再怎么说于衡风也是曾经的结丹修士,神识何其敏锐,那一闪而逝的杀意,被他扑捉到了。
于衡风紧皱眉头能夹死苍蝇,那东西并未被他得去,而是让卢元娘抢了去,他无须向他人解释。
那姜昊要战便战,明的暗的均可。
他于衡风杯本不惧。
这般作态姜昊心思澎湃战意喧嚣。
“九峰一别遗憾颇多,今日又能与于道友在南川城相遇实乃一大幸事,若是能在选择个吉日与道友论道定是心下欢喜,道友以为然否?”
这是赤裸裸的约战。
岂有不应之理。
“姜道友,既有这般兴至,于某自是原与君子交。”
两人拱手道别,姜昊带着自己的人马大踏步离去,2米8的气场所到之处人流自动分开。
没有热闹可看,好事者却是迟迟不愿离开,于衡风给旁边才赶来的执法堂外门修士打眼色,陈卫们有条不紊驱散人群,片刻工夫马车继续前行。
于衡风提了卢乐遥进车箱。
老夫子还是从前那个老夫子,只是没有了那如雪的白发和长须,生气之后的样子是一模一样。
于衡风咬牙切齿。
“卢、乐、遥!”
胖遥颤颤巍巍,伸出肉乎乎的巴掌。
“夫子,我、我是犯啥错了吗?你、你、你莫要生气,要不你打我一顿吧?我娘生气了打我一顿就好了。”

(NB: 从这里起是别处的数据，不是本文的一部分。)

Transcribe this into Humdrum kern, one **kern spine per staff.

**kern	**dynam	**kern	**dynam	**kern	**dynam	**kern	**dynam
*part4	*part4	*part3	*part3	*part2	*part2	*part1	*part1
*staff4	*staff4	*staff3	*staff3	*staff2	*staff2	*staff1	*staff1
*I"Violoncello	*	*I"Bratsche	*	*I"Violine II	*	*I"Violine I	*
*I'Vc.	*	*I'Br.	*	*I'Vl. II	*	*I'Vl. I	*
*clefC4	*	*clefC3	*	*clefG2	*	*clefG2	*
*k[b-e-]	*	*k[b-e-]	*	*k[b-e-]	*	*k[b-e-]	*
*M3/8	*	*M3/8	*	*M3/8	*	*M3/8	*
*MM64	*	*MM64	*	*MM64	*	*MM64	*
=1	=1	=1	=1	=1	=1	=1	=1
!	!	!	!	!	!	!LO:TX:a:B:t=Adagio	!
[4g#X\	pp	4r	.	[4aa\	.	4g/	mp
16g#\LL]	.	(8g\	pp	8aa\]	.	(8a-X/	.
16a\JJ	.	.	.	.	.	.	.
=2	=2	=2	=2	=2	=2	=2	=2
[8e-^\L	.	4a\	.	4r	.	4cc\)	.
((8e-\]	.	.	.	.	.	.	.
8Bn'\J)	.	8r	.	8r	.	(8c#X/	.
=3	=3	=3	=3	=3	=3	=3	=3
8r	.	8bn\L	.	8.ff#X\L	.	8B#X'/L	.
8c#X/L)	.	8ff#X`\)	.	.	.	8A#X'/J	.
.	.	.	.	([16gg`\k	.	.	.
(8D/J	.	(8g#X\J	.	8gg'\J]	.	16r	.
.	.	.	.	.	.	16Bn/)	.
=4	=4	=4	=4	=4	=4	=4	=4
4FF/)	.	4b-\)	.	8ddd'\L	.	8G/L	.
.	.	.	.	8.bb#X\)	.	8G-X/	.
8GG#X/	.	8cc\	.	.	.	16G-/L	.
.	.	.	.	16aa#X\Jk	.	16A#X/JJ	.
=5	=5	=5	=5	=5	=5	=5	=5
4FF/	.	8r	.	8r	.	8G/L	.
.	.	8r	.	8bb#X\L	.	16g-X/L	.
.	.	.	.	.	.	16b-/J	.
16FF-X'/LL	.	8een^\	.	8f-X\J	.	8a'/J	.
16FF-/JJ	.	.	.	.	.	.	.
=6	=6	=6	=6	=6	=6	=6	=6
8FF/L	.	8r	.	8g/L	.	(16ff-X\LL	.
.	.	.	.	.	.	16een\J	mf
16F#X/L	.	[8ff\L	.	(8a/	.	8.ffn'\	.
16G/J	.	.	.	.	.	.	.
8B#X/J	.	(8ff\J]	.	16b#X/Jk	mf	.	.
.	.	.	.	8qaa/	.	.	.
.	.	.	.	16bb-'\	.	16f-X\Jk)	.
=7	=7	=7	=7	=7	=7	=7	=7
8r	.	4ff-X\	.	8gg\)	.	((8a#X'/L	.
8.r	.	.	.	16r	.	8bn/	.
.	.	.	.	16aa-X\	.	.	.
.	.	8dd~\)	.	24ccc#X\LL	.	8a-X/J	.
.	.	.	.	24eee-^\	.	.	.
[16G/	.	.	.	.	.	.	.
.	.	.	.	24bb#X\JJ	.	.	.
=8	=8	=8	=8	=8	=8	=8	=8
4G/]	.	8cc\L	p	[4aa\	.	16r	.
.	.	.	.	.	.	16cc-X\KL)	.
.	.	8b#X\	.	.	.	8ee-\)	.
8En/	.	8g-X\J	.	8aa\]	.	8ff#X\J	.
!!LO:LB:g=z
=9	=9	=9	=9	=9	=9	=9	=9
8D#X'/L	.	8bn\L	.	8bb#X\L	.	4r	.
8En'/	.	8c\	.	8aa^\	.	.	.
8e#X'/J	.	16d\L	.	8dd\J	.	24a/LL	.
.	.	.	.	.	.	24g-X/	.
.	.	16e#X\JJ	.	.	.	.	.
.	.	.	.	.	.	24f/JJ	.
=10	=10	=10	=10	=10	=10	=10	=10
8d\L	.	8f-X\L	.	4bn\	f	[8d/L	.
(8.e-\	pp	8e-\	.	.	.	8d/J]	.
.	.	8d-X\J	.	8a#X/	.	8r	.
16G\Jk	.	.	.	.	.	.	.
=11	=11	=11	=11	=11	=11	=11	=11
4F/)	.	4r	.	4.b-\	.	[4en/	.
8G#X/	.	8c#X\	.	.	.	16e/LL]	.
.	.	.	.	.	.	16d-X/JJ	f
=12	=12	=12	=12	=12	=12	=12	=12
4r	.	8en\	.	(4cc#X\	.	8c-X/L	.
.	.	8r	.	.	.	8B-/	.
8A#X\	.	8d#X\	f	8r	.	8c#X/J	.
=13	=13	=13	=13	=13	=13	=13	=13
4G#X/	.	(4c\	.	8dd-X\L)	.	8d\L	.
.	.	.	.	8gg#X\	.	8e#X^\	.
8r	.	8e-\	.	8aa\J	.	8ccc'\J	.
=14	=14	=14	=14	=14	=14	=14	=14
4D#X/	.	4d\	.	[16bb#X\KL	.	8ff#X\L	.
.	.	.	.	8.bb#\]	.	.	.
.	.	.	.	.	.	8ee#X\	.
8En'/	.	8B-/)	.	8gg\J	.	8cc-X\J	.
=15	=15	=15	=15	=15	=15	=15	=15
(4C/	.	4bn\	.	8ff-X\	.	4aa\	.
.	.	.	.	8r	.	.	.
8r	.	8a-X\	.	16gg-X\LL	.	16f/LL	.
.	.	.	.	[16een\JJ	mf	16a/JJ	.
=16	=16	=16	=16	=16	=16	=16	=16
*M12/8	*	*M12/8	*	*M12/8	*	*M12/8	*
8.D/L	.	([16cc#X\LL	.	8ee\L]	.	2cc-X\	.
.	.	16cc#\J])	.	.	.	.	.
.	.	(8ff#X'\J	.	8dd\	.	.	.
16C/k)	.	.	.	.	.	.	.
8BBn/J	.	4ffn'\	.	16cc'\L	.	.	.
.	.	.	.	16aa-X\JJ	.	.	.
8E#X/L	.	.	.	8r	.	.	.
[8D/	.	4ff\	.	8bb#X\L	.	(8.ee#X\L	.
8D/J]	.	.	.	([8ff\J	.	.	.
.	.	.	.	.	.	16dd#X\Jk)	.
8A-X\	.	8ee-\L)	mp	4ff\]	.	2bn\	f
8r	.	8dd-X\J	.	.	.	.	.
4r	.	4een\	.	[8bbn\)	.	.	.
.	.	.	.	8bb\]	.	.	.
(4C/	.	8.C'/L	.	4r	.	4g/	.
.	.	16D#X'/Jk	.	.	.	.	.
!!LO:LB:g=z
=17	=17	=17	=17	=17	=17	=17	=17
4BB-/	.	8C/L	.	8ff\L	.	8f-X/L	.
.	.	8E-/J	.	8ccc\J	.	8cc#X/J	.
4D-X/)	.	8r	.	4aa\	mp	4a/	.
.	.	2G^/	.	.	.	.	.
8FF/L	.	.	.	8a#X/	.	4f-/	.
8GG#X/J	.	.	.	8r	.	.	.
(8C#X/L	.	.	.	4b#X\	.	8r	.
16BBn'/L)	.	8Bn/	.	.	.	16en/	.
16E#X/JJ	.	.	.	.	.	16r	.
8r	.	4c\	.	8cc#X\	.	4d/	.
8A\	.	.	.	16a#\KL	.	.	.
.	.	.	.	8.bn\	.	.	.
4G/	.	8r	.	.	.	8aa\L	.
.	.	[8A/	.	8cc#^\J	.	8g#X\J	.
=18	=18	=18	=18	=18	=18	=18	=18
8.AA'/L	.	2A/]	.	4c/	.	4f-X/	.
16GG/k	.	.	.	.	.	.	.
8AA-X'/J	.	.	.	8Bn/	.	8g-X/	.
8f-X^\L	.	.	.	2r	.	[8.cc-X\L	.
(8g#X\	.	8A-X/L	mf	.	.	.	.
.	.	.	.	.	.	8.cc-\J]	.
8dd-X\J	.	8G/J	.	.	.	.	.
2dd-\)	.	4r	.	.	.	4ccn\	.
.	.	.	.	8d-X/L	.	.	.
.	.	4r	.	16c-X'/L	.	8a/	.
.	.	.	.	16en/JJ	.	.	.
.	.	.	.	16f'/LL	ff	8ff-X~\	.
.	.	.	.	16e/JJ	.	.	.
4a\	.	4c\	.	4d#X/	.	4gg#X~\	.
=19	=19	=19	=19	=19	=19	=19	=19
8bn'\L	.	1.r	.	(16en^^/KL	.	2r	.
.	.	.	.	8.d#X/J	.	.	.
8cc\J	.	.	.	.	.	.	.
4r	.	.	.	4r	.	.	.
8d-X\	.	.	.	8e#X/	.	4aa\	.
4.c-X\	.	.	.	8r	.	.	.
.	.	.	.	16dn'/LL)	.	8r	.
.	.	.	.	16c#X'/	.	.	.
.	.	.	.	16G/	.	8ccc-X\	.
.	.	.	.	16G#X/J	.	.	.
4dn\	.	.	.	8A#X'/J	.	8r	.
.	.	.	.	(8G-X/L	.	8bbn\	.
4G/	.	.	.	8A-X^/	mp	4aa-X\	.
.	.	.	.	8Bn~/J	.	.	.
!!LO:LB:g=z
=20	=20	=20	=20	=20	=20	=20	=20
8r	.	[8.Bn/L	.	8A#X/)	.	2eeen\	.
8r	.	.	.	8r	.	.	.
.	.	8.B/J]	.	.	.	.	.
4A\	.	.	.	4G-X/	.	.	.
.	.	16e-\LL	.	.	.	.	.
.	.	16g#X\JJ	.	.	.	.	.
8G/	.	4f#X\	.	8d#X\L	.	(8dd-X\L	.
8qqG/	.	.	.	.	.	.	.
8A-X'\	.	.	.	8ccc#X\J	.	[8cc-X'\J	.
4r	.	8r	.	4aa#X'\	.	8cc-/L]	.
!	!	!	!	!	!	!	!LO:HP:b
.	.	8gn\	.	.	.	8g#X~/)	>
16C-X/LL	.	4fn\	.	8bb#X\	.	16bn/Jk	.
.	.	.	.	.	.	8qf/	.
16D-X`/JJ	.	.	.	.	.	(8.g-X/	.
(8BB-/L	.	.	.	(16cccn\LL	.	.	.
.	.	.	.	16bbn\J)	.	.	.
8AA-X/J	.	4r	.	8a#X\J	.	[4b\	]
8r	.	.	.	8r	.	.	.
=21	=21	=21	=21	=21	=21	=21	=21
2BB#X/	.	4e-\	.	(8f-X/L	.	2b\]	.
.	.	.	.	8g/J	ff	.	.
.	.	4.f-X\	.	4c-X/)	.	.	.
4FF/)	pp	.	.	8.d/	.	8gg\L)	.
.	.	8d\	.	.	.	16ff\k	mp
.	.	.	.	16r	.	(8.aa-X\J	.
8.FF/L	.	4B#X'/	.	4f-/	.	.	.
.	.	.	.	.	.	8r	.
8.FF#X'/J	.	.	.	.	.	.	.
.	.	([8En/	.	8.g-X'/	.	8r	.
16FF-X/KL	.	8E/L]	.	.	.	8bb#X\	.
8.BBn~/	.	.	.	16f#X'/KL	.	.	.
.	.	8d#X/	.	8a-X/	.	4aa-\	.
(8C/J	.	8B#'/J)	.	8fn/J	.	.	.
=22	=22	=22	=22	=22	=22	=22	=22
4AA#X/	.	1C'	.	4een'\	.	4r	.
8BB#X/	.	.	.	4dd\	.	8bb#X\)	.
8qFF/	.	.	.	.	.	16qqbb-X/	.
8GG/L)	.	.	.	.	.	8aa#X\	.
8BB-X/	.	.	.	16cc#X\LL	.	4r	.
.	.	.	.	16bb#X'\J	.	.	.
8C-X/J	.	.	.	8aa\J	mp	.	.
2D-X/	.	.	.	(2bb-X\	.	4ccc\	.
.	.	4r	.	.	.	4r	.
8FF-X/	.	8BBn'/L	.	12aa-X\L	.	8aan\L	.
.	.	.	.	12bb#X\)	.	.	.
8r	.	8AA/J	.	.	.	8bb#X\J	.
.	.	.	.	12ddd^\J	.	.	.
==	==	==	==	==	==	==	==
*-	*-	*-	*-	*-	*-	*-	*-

影后的演技,已经超凡脱俗,女汉子硬生生的把自己演绎成了一个弱小无助的小可怜。
于衡风气到全身都颤抖了,还是把戒尺收了回去。
还找了无数个不揍她的理由。
卢乐遥看着壮硕实计年岁还小,定是卢元娘不讲究,啥热闹都带着这丫头去看,所以才长歪了去。
不能生气,不能生气。
为师者,当有教无类。
于衡风盘腿调息。
卢乐遥……
保持这傻乎乎的表情,内心戏之丰富,当然不足以为外人道也。
唉,劳资太难了。
没被外人干掉,差点给老夫子人道毁灭了。
于夫子该不会去找老娘求证吧?这么尴尬的话题应该不会。
卢乐遥天马行空的想东想西,突然于衡风睁开了眼,一张严肃的脸,变化莫测。
张嘴闭嘴半天都说不出一句话。
“夫子,您可是有事吩咐弟子去办?您尽管吩咐不用客气,弟子马上就去。”
卢乐遥跃跃欲试,夫子现在有点儿内分泌失调的样子,还是保持一下距离,等他老人家气消了自己再浪回来。
听了此言于衡风脸更黑。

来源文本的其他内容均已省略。